_Exercise instructions:_
Copy the listing below word for word, beginning with the line that contains "order: Lepidoptera" and ending with the final line of the listing.

Records:
*****

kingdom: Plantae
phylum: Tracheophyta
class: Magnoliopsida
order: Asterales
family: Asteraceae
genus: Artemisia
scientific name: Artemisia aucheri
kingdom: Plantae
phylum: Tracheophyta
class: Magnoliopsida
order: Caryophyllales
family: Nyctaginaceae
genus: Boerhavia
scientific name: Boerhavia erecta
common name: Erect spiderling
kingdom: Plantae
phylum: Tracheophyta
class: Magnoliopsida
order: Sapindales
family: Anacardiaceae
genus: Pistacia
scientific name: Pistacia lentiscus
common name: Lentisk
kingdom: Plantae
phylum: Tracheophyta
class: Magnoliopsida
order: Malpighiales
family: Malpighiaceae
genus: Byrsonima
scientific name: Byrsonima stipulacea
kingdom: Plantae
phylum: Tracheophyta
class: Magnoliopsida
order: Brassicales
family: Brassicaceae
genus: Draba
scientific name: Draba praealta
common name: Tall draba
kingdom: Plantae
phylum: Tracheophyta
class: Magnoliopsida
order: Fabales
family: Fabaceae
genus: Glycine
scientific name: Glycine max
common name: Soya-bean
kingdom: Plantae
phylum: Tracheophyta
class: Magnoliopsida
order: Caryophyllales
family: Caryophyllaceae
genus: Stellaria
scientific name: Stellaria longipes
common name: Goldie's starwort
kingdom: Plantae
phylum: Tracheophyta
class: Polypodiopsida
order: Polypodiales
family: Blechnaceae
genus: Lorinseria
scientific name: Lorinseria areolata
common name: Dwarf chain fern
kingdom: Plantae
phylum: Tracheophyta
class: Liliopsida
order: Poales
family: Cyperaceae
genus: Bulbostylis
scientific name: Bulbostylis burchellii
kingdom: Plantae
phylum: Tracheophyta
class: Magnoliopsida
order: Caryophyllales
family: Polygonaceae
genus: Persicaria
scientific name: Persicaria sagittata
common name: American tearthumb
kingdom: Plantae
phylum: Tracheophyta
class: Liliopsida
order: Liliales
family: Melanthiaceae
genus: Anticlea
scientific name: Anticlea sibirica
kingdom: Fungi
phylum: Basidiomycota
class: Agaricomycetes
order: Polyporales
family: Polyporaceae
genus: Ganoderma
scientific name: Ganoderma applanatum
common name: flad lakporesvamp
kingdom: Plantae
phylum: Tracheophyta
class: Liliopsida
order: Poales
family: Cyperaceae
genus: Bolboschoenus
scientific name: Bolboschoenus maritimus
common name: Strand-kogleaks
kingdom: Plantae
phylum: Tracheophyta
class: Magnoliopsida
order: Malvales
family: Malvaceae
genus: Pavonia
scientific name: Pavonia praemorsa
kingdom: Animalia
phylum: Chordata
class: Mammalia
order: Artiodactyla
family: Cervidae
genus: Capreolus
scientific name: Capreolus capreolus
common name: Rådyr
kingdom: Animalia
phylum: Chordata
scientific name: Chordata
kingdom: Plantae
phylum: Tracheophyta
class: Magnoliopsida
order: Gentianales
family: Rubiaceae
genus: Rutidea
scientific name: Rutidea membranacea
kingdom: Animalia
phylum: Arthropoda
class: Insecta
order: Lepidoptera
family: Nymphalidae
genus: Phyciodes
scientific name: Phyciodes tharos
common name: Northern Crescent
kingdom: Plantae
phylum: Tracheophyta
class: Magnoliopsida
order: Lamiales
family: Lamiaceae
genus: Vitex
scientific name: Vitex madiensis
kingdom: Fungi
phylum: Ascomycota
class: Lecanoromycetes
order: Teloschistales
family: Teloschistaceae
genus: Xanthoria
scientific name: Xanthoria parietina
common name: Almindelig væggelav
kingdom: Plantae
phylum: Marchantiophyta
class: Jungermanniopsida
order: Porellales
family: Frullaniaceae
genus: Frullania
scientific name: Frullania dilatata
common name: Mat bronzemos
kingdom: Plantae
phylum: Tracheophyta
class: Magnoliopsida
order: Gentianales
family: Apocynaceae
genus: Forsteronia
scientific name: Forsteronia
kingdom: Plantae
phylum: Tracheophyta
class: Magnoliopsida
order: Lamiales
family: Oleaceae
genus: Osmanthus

*****

_Task response:_
order: Lepidoptera
family: Nymphalidae
genus: Phyciodes
scientific name: Phyciodes tharos
common name: Northern Crescent
kingdom: Plantae
phylum: Tracheophyta
class: Magnoliopsida
order: Lamiales
family: Lamiaceae
genus: Vitex
scientific name: Vitex madiensis
kingdom: Fungi
phylum: Ascomycota
class: Lecanoromycetes
order: Teloschistales
family: Teloschistaceae
genus: Xanthoria
scientific name: Xanthoria parietina
common name: Almindelig væggelav
kingdom: Plantae
phylum: Marchantiophyta
class: Jungermanniopsida
order: Porellales
family: Frullaniaceae
genus: Frullania
scientific name: Frullania dilatata
common name: Mat bronzemos
kingdom: Plantae
phylum: Tracheophyta
class: Magnoliopsida
order: Gentianales
family: Apocynaceae
genus: Forsteronia
scientific name: Forsteronia
kingdom: Plantae
phylum: Tracheophyta
class: Magnoliopsida
order: Lamiales
family: Oleaceae
genus: Osmanthus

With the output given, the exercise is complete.